Hi. On 03.10.2018 08:29, Paolo Valente wrote:
As also Linus Torvalds complained [1], people feel lost among I/O-scheduler options. Actual differences across I/O schedulers are basically obscure to non experts. In this respect, Linux-kernel 'users' are way more than a few top-level distros that can afford a strong performance team, and that, basing on the input of such a team, might venture light-heartedly to change a critical component like an I/O scheduler. Plus, as Linus Walleij pointed out, some users simply are not distros that use udev.
I feel a contradiction in this counter-argument. On one hand, there are lots of, let's call them, home users, that use major distributions with udev, so the distribution maintainers can reasonably decide which scheduler to use for which type of device based on the udev rule and common sense provided via Documentation/ by linux-block devs. Moreover, most likely, those rules should be similar or the same across all the major distros and available via some (systemd?) upstream.
On another hand, the users of embedded devices, mentioned by Linus, should already know what scheduler to choose because dealing with embedded world assumes the person can decide this on their own, or with the help of abovementioned udev scripts and/or Documentation/ as a reference point.
So I see no obstacles here, and the choice to rely on udev by default sounds reasonable.
The question that remain is whether it is really important to mount a root partition while already using some specific scheduler? Why it cannot be done with "none", for instance?
So, probably 99% of Linux-kernel users will just stick to the default I/O scheduler, mq-deadline, assuming that the algorithm by which that scheduler was chosen was not "pick the scheduler with the longest name", but "pick the best scheduler for most cases". The problem is that, for single-queue devices with a speed below 400/500 KIOPS, the default scheduler is apparently incomparably worse than bfq in terms of responsiveness and latency for time-sensitive applications [2], and in terms of throughput reached while controlling I/O [3]. And, in all other tests ran so far, by any entity or group I'm aware of, bfq results basically on par with or better than mq-deadline.

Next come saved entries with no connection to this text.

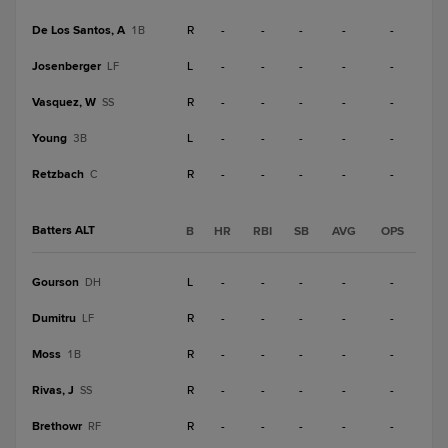
De Los Santos, A
R
-
-
-
-
-
1B
Josenberger
L
-
-
-
-
-
LF
Vasquez, W
R
-
-
-
-
-
SS
Young
L
-
-
-
-
-
3B
Retzbach
R
-
-
-
-
-
C
Batters ALT
B
HR
RBI
SB
AVG
OPS
Gourson
L
-
-
-
-
-
DH
Dumitru
R
-
-
-
-
-
LF
Moss
R
-
-
-
-
-
1B
Rivas, J
R
-
-
-
-
-
SS
Brethowr
R
-
-
-
-
-
RF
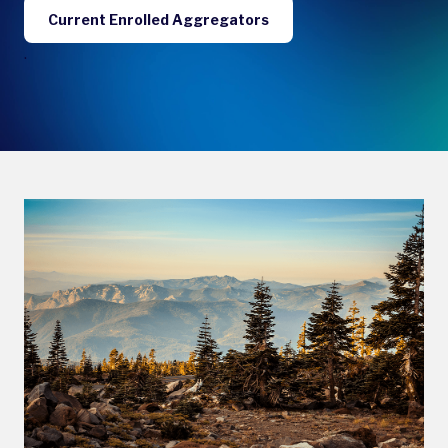
Current Enrolled Aggregators
.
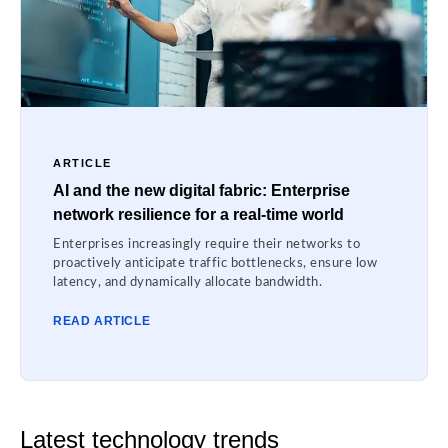
ARTICLE
AI and the new digital fabric: Enterprise
network resilience for a real-time world
Enterprises increasingly require their networks to
proactively anticipate traffic bottlenecks, ensure low
latency, and dynamically allocate bandwidth.
READ ARTICLE
Latest technology trends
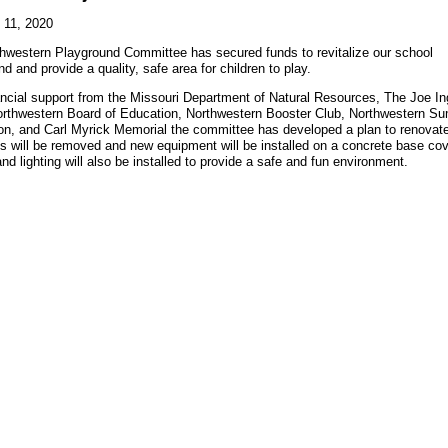
 11, 2020
hwestern Playground Committee has secured funds to revitalize our school
d and provide a quality, safe area for children to play.
ancial support from the Missouri Department of Natural Resources, The Joe I
orthwestern Board of Education, Northwestern Booster Club, Northwestern S
on, and Carl Myrick Memorial the committee has developed a plan to renovat
es will be removed and new equipment will be installed on a concrete base c
nd lighting will also be installed to provide a safe and fun environment.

And that's why major distributions are likely to default to BFQ via udev. No one argues with BFQ superiority here ☺.
So, I do understand your need for conservativeness, but, after so much evidence on single-queue devices, and so many years! :), what's the point in keeping Linux worse for virtually everybody, by default?
From my point of view this is not a conservative approach at all. On contrary, offloading decisions to userspace aligns pretty well with recent trends like pressure metrics/userspace OOM killer, eBPF etc. The less unnecessary logic the kernel handles, the more flexibility it affords.
-- Oleksandr Natalenko (post-factum)